SELECTED EXTRACT
The output is a PGN file, the standard game-record format, which every downstream tool reads. Nothing in the analysis layer cares which engines played; it only reads results.

From wins to Elo

A record like “+54 =72 -34” is hard to reason about. Elo turns it into a single number: how many rating points separate the two engines. The expected score follows a logistic curve, so inverting that curve maps a winning percentage back to a rating gap.

But the number alone lies. Fifty-four wins out of a hundred and a thousand can give the same rating while meaning completely different things, because the second result is far more certain. So the harness carries a 95% confidence interval from the standard error of the score, plus a likelihood of superiority: the probability the lead is real rather than noise.

Score, interval, and likelihood of superiority The inverse logistic curve gives the rating; the standard error of the per-game score gives the interval and the LOS.

harness/elo.py · score_to_elo + head_to_head

def score_to_elo(score):
    """Expected-score -> Elo difference (the inverse of the logistic Elo curve)."""
    score = min(max(score, 1e-12), 1 - 1e-12)

PROBLEM STATEMENT
According to the Elo excerpt, what does the harness report besides the rating number? Answer using only the Elo excerpt.

INFORMATION SUPPLIED
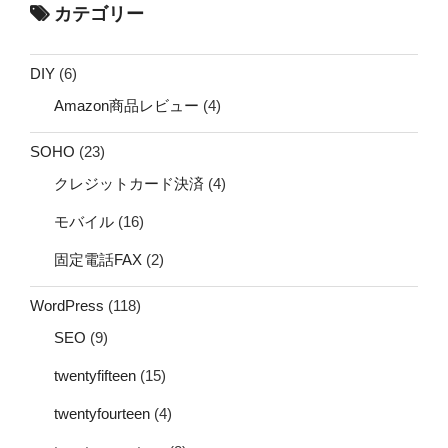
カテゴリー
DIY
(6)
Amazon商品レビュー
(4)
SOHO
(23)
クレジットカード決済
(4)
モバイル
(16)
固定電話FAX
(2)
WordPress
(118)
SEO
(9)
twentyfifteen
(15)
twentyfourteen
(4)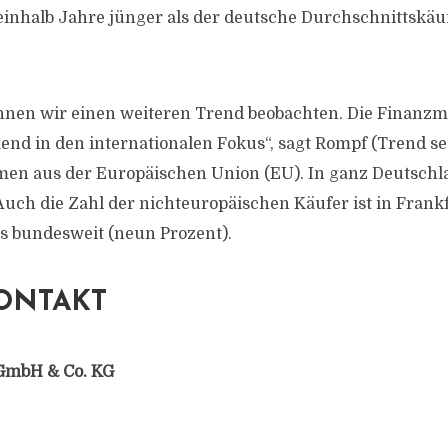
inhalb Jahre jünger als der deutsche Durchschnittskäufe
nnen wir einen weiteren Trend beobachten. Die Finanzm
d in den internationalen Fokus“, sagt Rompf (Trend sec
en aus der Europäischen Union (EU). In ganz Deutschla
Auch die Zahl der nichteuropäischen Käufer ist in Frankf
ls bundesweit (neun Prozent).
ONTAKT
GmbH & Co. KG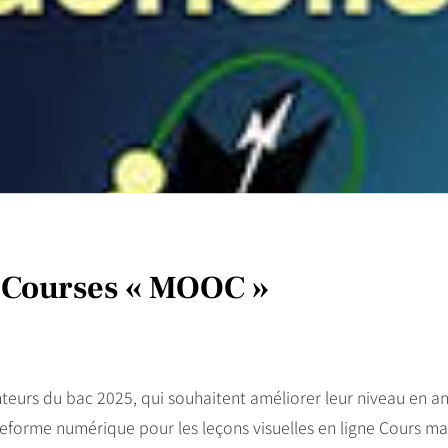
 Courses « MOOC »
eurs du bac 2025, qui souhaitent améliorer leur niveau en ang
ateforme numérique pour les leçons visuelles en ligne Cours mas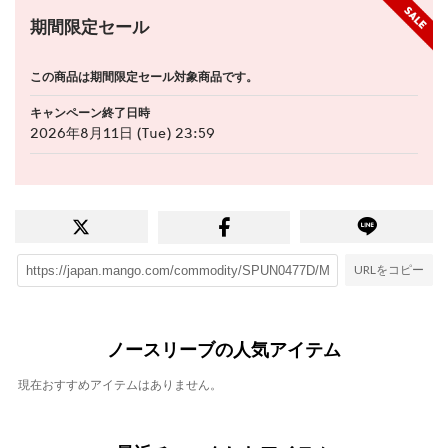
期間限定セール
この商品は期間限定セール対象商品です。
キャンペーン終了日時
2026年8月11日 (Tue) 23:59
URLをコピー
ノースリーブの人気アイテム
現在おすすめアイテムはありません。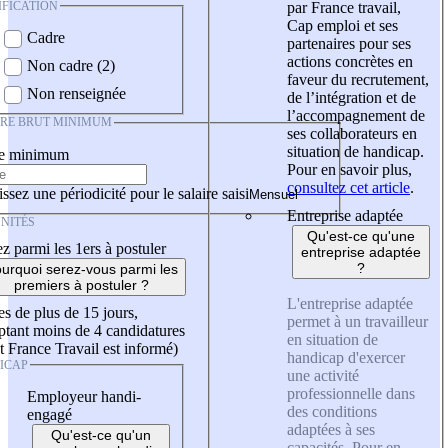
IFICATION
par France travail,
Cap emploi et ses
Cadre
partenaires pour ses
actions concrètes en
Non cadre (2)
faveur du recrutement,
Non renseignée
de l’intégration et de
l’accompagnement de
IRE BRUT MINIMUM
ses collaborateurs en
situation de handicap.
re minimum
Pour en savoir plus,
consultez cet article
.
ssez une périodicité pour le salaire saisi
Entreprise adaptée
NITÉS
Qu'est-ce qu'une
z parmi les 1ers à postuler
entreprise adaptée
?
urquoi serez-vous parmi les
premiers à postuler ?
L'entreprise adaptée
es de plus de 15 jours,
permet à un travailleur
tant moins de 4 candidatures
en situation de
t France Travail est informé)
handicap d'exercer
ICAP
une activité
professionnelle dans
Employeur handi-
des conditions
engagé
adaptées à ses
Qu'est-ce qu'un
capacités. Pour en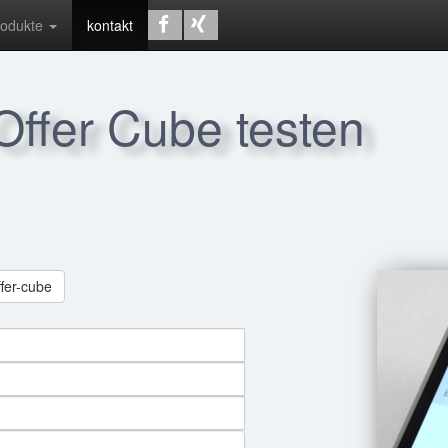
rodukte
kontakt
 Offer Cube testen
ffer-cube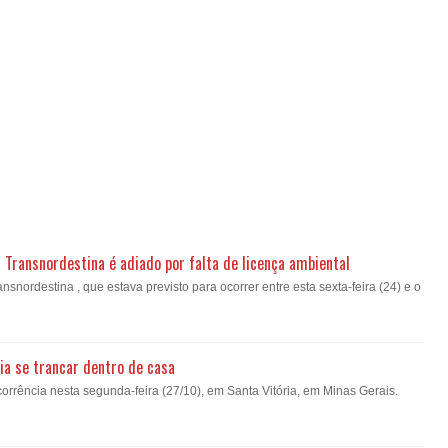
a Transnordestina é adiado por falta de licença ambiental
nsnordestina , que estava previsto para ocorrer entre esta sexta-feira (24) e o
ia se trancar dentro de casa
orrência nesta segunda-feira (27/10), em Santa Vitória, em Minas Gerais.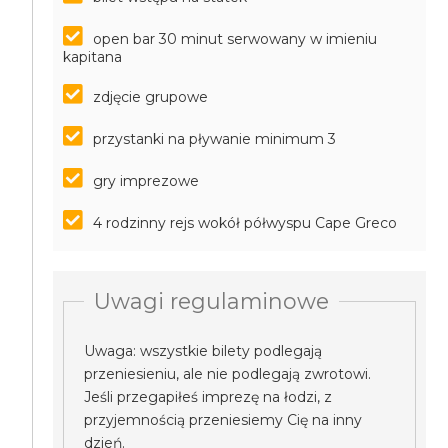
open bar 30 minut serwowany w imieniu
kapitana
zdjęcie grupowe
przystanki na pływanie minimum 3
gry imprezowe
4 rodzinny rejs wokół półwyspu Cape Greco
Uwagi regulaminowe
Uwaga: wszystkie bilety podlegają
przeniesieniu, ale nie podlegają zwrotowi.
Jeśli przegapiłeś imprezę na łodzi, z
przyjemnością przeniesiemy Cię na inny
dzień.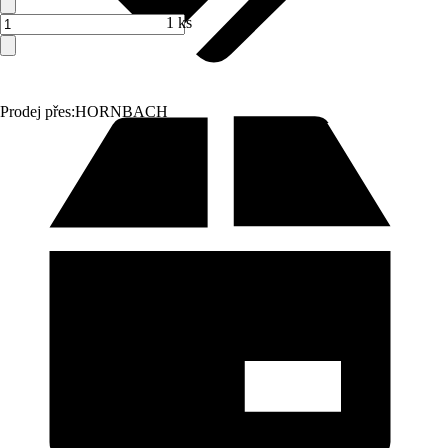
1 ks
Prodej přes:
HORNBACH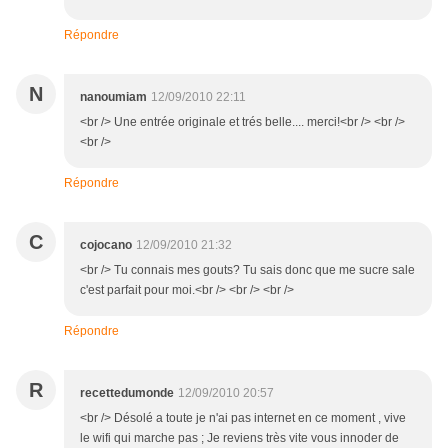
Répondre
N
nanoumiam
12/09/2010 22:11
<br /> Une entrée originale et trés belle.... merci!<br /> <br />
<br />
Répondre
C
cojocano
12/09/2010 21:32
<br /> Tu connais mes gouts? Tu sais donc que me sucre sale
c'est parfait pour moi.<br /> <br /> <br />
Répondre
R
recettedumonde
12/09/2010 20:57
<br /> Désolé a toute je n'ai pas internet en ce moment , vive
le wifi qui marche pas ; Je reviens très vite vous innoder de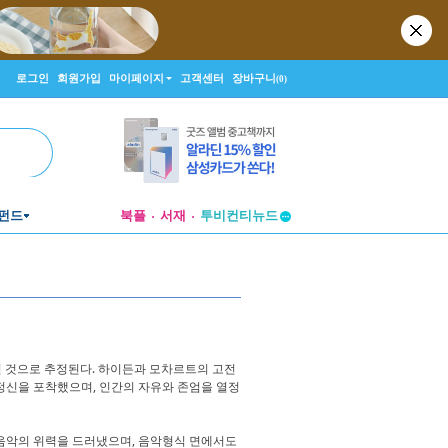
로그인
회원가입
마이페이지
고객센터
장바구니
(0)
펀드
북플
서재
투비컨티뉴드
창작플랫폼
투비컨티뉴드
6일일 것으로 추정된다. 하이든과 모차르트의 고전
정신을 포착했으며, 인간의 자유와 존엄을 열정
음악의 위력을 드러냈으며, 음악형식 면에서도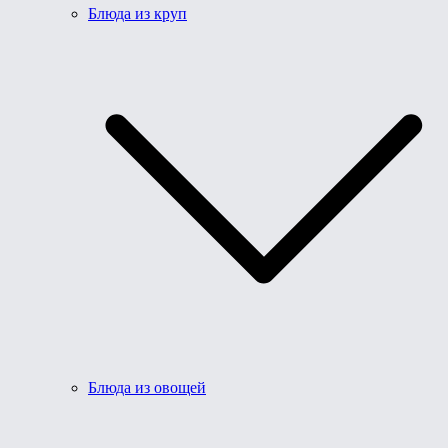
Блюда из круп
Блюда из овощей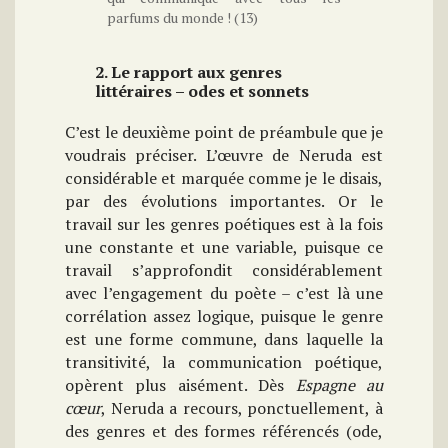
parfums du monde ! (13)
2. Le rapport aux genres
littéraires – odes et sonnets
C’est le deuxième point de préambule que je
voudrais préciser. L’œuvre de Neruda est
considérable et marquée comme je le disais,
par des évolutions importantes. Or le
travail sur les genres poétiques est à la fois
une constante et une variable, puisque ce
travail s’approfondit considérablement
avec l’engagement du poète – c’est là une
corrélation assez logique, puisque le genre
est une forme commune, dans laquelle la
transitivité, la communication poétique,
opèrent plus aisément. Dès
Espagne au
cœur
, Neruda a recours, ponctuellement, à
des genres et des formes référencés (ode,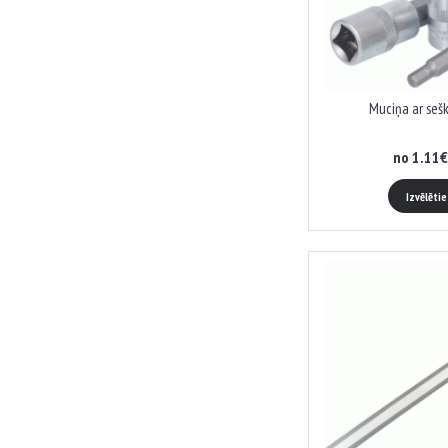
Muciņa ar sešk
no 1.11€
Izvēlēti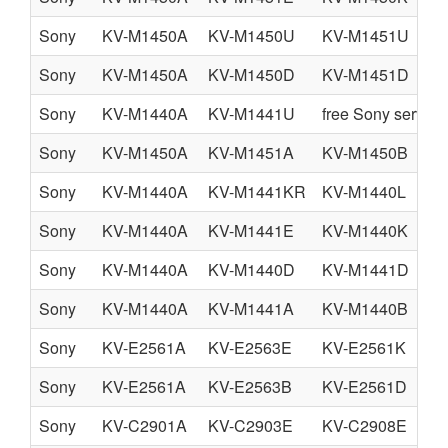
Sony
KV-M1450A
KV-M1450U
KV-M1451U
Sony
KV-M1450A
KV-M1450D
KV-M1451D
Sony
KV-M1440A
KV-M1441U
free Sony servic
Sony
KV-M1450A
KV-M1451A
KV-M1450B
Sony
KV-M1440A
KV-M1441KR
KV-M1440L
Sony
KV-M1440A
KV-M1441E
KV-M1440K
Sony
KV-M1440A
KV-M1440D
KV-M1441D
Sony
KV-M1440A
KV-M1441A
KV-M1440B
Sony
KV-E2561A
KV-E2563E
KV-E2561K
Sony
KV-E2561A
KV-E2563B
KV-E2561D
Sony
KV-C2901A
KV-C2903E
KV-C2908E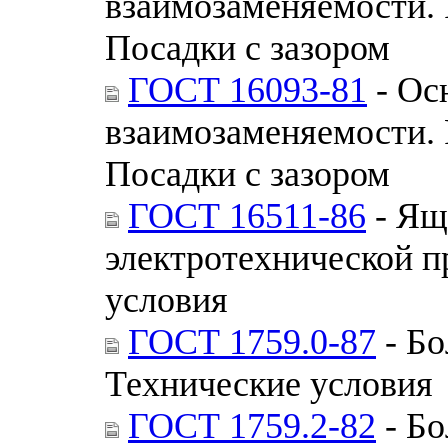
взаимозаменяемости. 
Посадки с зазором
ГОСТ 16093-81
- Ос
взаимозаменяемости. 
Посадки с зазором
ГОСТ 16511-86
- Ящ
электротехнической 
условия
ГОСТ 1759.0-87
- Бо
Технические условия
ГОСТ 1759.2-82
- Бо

YOUR SOLUTION
A 95% confidence interval from the standard error of the score, plus a likelihood of superiority.